Furthermore, the Family Court failed to afford sufficient weight to evidence which indicated that the father, who had an admitted history of drug abuse, repeatedly avoided drug testing during the pendency of the custody matter (see Matter of LaFountain v Gabay,AD3d2010 NY Slip Op 00031 [3d Dept 2010]; Matter of VanDee v Bean, 66 AD3d 1253; cf. Matter of Larkin v White, 64 AD3d 707). The record is replete with evidence that the father engaged in a pattern of behavior with the intent to frustrate court-ordered urine drug tests and hair follicle tests. Indeed, during the hearing, by order dated February 27, 2009, the Family Court adjudicated the father in contempt for willfully violating a prior order of the same court directing him, inter alia, to comply with forensic hair analysis for the purpose of determining whether he was abusing drugs. In addition, the evidence adduced at the hearing established that the mother, not the father, would better foster the relationship with the other parent because the mother has done so in the past. Under the circumstances, the Family Court placed undue weight on the child's desire to remain in New York City. We note that, at the time of the hearing, the child was seven years old. "While not determinative, the child's expressed preference is some indication of what is in the child's best interests. Of course, in weighing this factor, the court must consider the age and maturity of the child and the potential for influence having been exerted on the child" (Eschbach v Eschbach, 56 NY2d at 173). The forensic evaluator testified that while the child expressed a desire to remain in New York, the evaluator believed that the child's desire was premised upon the mother remaining in New York, as the child's experience was that the mother had always been in New York.

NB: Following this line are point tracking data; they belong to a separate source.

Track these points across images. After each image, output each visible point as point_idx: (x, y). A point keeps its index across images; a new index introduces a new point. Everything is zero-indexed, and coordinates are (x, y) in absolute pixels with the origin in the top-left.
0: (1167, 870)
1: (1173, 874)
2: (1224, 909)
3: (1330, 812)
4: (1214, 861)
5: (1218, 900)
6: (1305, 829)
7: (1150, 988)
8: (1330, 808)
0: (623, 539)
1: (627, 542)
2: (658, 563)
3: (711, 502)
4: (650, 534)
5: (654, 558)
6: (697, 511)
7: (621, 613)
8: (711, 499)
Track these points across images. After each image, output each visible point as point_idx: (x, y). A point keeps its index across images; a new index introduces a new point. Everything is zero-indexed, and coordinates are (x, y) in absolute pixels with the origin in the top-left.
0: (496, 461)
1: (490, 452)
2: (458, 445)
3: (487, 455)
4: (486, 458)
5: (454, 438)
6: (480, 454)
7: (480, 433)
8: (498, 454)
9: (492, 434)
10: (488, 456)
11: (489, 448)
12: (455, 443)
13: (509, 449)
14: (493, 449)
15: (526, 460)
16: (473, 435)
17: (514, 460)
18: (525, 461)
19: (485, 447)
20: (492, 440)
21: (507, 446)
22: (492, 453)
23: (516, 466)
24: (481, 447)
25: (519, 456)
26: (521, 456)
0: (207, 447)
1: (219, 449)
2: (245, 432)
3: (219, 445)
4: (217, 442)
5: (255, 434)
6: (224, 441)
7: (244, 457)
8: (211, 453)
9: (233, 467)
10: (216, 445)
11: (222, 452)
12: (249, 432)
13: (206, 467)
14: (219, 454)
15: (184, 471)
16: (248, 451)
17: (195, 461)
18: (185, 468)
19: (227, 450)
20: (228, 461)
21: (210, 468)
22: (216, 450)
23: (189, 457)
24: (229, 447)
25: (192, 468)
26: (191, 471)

Under the unique circumstances of this case, and upon consideration of the relevant factors, we find that it is in the child's best interest to be in the custody of her mother, rather than in the custody of her father. Since the child currently resides in New York, and the mother in Puerto Rico, the transfer of physical custody shall not take place until the child completes the current school year in New York, or the mother moves back to New York on the condition that the child completes the current school year.

In light of our award of custody to the mother, the parties should share visitation with the child during the summer of 2010. Thereafter, the father should be awarded visitation with the child for most of the Christmas vacation, liberal visitation during other holidays, and additional visitation as can be agreed upon by the parties or set by the court. Accordingly, we remit the matter to the Family Court, Rockland County, for further proceedings, including the issuance of a permanent visitation order, and an order which sets the date that the transfer of physical custody shall occur.

FISHER, J. P., ANGIOLILLO, LEVENTHAL and LOTT, JJ., concur.